OWLS RUN THE BRONCS: TEMPLE BEATS RIDER AFTER FURIOUS SECOND HALF RALLY
Written by: Ray Dunne
PHILADELPHIA, PA- Bouncing back from a heartbreaker is never easy. Just take a look at Temple’s first 25 minutes of play on Saturday afternoon.
After falling to Miami 78-77 in the closing seconds of their game in Brooklyn on Tuesday night, the Owls set out for redemption at home against Rider.
They found it, but only after a dramatic second half in which the Owls erased a 14 point deficit.
Just about everything a team can do to lose a basketball game, Temple managed to do in the first half.
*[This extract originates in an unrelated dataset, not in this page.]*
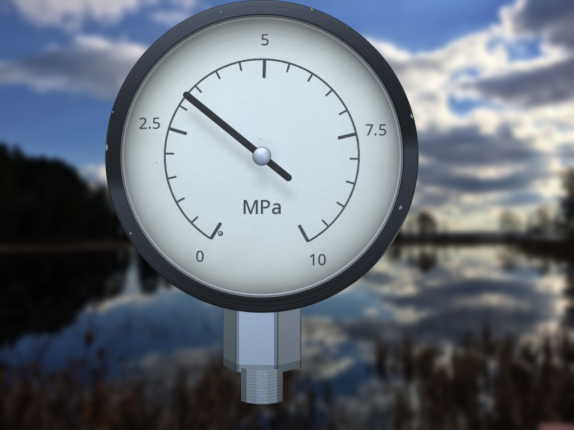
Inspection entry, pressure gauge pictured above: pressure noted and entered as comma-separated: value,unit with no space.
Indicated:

Eight turnovers, getting outrebounded 27-17, and a scorching 7-of-14 effort by Rider from beyond the arc in the first twenty minutes all contributed to the early deficit.
When the struggles spilled into the second half, Temple head coach Aaron McKie had seen enough and took a timeout with his team trailing 50-37.
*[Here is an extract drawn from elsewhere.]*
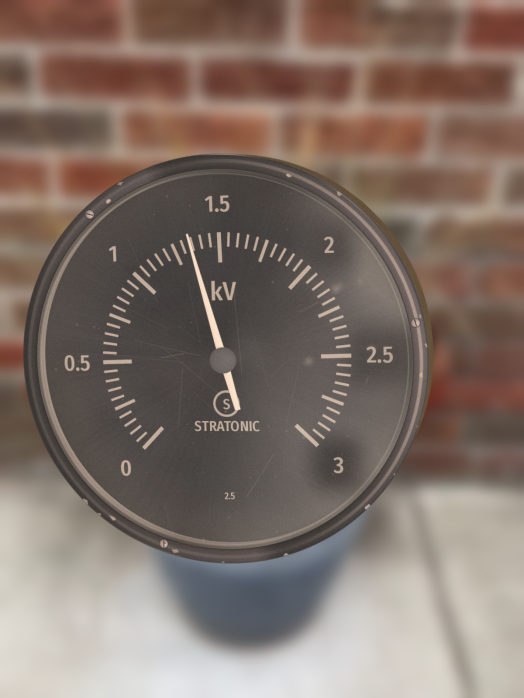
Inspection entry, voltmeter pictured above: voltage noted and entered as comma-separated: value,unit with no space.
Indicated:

“We just weren’t ourselves,” McKie said. “I wanted those guys to consistently think [about] being present…Sometimes you come out in games and you just aren’t at your best and teams are giving you their best.”
What came next would be Temple’s best. After Stevie Jordan connected on a free throw for Rider, the Owls exploded to a 21-0 run that flipped the script of the game and fueled Temple’s 78-66 victory over the Broncs.
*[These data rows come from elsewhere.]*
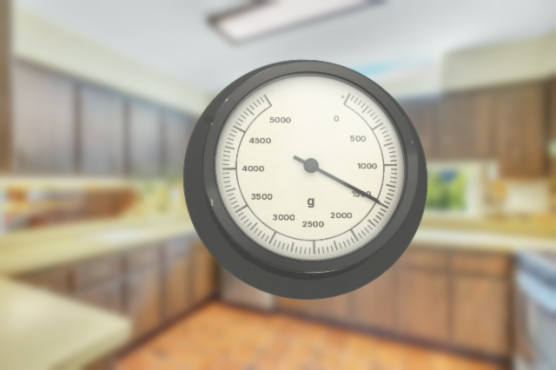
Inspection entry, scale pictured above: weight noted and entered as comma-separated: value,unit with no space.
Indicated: 1500,g
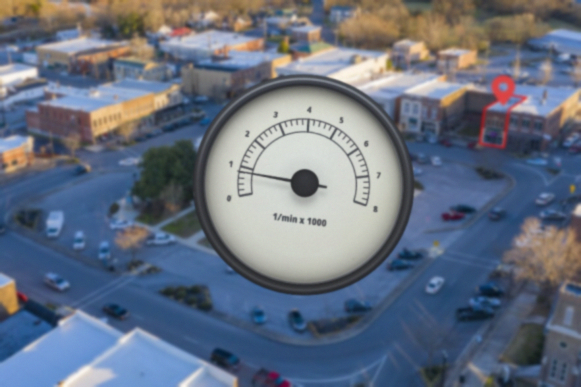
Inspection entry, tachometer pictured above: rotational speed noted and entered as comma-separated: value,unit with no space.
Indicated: 800,rpm
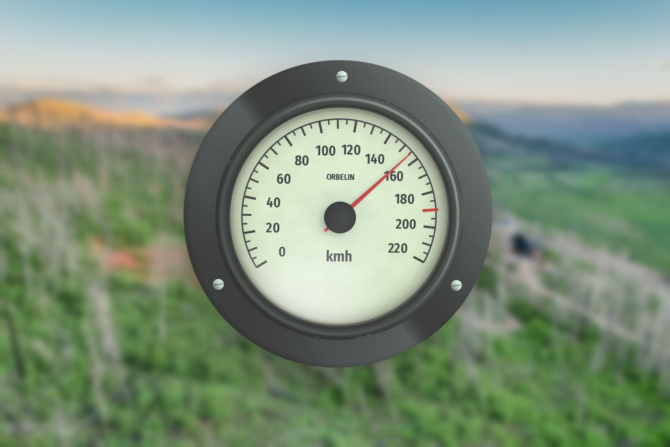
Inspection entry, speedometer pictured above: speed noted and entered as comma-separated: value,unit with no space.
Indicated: 155,km/h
The run featured a little bit of everything. Alani Moore, Josh Pierre-Louis, and Dre Perry all knocked down three pointers. Perry and fellow forward J.P. Moorman II each hit a mid-range jumper. Quinton Rose hammered home a dunk.
The biggest contribution, however, came from Arashma Parks’ jolt of energy off the bench.
“[Parks] stepped in and played a huge role in that second half for us, getting the offensive rebounds, throwing his body around, being active,” sophomore forward Jake Forrester said. “We needed that to get on a roll in the second half.”
The offensive rebounds, three to be exact, and the subsequent six second chance points he scored off those boards helped turn the tides in the Owls’ favor. The redshirt freshman finished +15 in over eleven minutes off the bench, most coming during the second half run.
On a night where Jake Forrester saw his first start, Parks may have solidified his role as his back-up for the time being. Junior forward Justyn Hamilton, who started the team’s first ten games, saw no minutes in the win.
The situation still remains fluid on who will earn those minutes down low.
“It could change on a weekly basis,” McKie said. “Whoever is giving the energy and the effort is going to get the minutes. It’s that simple.”
As for other first-year players solidifying their place in the rotation, look no further than Josh Pierre-Louis, who finally seems healthy after a nagging wrist injury over most of December. The freshman guard had a great game, posting 12 points on 5-of-8 shooting and finished +22 in his 21+ minutes of action.
Once again, the bench did its part, providing 27 points on 10-of-18 shooting. This marks the third straight game that Temple has seen more than 25 points provided by its second unit.
“I just see those [bench] guys coming in and playing their role. They’re going to defend, they’re going to get after you, they’re tough,” said Rider head coach Kevin Baggett. “They’re buying into everything that coach is asking them.”
Tough might be an understatement for some.
Dre Perry got elbowed in the mouth early on in the game on Saturday and had his tooth go through his lip, according to McKie in the postgame presser. That didn’t stop the junior forward from posting eight points in the second half.
His shooting contributions were a part of an underlying theme for the Owls as of late, an improvement in their three point shooting. Temple shot the ball at a 29.4% clip (58-of-197) from beyond the arc in their first eight games of the season. In the last three games, they’ve shot 45.1% (32-of-71) from three.
In that stretch, Alani Moore (60%, 12-of-20) and Perry (63.6%, 7-of-11) have been video game level incredible from deep.
“We spend a lot of time shooting threes and I told them ‘Look we’ll make shots as time goes on. If you’re open, be confident, shoot,’” said McKie. “I have all the confidence in the world. I’ll never tell them not to take those shots.”
The win pushed Temple to 8-3 going into conference play, which starts on New Year’s Eve against UCF in Orlando, Florida. For now, the Owls will have a little bit of a break to enjoy the holiday.
That doesn’t mean a break entirely. Both coaches and players understand that in order to keep a good thing going, they’ve got to stick with it.
“I told them…enjoy your families when you go home, but don’t think about yourself, think about your team,” McKie said his parting message to the team was. “Don’t go lay on the couch and watch TV all day, take a day or two, go get on a treadmill at your high school, go get some shots up. Keep your conditioning up because it’s so hard to get to peak conditioning for the season, but it’s so easy to lose it.”
“I wouldn’t say I’ll take a couple days [off], I might rest my body, watch some film, go to a nutritionist, something to keep me ready to go,” Alani Moore said.
One has to imagine the break will feel a little bit better coming off of a win, no matter how they got there.